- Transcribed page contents
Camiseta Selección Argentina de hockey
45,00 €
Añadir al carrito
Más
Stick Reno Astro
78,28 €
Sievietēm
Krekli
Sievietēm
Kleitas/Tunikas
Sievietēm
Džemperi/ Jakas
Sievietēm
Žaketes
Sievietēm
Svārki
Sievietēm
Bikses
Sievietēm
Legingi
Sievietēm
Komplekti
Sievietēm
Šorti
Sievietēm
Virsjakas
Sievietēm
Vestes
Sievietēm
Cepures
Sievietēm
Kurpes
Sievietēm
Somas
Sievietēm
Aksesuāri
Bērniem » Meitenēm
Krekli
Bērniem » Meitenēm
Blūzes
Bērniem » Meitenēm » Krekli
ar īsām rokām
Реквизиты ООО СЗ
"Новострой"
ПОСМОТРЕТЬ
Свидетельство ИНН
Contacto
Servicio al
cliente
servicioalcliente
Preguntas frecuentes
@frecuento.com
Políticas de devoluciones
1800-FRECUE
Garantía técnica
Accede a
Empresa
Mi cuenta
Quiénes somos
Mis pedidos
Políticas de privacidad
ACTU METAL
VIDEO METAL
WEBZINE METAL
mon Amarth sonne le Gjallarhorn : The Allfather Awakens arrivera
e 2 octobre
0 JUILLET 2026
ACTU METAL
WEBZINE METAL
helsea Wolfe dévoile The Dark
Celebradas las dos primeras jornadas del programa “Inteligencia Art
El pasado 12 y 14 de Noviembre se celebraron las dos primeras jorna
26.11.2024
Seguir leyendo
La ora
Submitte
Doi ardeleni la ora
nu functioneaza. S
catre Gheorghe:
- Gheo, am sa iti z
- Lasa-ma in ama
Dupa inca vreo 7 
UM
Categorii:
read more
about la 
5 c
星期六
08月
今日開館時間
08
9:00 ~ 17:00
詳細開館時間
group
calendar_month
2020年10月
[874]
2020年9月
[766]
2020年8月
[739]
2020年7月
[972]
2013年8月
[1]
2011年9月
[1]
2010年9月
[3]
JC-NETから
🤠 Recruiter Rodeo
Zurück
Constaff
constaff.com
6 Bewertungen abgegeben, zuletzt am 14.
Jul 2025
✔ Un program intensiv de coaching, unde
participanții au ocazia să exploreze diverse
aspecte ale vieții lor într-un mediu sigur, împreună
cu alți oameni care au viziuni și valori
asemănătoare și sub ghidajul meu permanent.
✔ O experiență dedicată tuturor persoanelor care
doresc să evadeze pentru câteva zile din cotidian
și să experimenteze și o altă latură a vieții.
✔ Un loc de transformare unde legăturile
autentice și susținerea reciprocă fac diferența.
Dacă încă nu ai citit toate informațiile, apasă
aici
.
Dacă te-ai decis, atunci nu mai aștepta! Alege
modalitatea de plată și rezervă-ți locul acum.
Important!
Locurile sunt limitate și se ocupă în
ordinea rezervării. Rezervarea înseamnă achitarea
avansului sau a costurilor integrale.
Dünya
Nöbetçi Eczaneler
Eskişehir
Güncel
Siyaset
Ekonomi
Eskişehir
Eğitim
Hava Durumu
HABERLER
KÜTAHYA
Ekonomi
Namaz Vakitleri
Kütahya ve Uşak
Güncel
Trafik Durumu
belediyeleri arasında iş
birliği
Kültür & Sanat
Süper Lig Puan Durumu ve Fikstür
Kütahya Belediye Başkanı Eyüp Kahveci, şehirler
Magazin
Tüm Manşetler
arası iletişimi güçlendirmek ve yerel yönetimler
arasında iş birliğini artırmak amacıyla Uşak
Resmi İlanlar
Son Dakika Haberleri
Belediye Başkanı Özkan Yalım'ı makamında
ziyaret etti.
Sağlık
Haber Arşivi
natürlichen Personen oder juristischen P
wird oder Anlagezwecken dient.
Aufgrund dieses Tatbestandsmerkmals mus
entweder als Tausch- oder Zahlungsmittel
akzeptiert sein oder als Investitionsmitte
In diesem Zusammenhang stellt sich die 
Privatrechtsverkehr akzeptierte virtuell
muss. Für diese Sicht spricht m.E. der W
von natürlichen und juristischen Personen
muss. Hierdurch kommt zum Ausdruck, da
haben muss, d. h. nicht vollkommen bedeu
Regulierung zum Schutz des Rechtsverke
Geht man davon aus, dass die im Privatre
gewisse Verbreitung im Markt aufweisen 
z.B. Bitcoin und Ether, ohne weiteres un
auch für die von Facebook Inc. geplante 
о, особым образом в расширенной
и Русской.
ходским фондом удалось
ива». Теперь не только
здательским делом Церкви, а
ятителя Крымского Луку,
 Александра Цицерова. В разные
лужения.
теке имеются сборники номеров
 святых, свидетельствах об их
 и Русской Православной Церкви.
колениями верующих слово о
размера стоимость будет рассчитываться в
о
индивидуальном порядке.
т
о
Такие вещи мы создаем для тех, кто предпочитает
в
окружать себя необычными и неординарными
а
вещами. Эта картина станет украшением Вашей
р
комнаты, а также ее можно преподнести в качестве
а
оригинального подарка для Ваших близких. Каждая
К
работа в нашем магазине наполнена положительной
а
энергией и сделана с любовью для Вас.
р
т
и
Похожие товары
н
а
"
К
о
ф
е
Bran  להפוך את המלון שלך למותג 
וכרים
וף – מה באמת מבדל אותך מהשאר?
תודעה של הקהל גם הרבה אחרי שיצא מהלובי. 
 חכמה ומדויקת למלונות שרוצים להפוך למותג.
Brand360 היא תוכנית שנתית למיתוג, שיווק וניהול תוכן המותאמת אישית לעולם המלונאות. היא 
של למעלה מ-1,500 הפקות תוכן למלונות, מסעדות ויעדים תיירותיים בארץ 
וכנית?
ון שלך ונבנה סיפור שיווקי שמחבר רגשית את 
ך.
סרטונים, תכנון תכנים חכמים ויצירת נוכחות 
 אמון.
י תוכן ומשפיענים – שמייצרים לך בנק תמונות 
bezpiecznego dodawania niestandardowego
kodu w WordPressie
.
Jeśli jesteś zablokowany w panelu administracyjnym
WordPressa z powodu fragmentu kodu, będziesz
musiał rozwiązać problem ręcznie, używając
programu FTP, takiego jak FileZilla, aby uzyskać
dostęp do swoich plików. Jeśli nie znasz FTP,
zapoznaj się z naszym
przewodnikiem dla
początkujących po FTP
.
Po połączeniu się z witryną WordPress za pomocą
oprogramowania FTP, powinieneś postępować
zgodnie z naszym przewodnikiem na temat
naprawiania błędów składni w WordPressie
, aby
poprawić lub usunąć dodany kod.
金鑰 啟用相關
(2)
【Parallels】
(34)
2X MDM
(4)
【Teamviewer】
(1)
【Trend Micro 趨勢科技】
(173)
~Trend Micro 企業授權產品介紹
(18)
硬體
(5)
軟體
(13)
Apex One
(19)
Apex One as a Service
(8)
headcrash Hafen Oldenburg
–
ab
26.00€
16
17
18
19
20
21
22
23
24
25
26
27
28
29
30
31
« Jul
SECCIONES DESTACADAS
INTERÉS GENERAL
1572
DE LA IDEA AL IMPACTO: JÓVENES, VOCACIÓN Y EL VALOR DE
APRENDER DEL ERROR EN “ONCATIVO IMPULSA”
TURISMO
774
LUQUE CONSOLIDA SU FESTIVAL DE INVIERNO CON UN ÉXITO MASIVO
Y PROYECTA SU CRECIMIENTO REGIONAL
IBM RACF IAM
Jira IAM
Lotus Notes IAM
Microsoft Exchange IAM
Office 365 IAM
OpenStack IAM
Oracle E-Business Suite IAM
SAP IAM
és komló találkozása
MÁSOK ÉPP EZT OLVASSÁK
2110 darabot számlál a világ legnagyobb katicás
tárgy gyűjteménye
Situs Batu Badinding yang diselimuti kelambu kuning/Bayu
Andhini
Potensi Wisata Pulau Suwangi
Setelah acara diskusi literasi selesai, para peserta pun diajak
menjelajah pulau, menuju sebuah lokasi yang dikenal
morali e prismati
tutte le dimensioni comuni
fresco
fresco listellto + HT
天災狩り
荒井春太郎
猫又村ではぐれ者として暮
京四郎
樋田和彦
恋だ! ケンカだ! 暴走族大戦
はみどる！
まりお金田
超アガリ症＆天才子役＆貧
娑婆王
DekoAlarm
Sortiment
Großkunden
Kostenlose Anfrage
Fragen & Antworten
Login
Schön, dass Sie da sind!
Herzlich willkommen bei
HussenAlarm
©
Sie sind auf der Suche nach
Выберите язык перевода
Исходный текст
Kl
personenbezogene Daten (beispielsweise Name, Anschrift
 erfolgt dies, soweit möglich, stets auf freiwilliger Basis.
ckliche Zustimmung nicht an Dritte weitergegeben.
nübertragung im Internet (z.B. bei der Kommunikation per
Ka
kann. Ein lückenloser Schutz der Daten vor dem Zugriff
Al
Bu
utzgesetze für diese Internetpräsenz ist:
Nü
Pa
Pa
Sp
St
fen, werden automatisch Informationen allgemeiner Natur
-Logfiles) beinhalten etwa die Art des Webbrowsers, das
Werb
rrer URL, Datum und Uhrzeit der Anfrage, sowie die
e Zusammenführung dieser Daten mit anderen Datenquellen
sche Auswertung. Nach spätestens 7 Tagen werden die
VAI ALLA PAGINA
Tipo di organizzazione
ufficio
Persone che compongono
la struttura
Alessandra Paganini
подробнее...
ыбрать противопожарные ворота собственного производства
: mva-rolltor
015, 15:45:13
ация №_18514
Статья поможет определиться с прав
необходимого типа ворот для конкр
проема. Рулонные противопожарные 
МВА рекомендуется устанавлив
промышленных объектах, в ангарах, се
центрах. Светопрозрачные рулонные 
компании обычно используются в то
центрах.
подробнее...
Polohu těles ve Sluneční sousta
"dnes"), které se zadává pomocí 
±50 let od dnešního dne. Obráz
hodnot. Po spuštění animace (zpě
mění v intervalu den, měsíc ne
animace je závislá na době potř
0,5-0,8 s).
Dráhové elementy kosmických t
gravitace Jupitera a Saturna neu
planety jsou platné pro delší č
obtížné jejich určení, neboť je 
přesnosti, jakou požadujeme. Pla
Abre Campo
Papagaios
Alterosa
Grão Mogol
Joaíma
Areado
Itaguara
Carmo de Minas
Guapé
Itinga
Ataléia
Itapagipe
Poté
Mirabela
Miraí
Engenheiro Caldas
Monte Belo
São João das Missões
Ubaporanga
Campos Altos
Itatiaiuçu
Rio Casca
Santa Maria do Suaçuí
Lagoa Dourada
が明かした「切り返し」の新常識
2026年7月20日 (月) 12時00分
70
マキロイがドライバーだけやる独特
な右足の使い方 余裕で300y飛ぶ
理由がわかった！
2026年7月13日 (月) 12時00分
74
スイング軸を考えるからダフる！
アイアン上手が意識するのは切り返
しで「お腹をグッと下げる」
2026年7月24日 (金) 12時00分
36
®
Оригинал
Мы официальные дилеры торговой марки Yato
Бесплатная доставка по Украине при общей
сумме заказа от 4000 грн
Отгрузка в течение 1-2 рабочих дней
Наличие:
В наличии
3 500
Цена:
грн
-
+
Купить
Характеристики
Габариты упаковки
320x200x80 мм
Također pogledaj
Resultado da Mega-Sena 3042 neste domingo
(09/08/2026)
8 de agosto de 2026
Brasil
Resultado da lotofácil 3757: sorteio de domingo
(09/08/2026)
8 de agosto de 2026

- What you should do
Note each line above that contains "naszym" and copy it out.

- Exercise result
zapoznaj się z naszym
zgodnie z naszym przewodnikiem na temat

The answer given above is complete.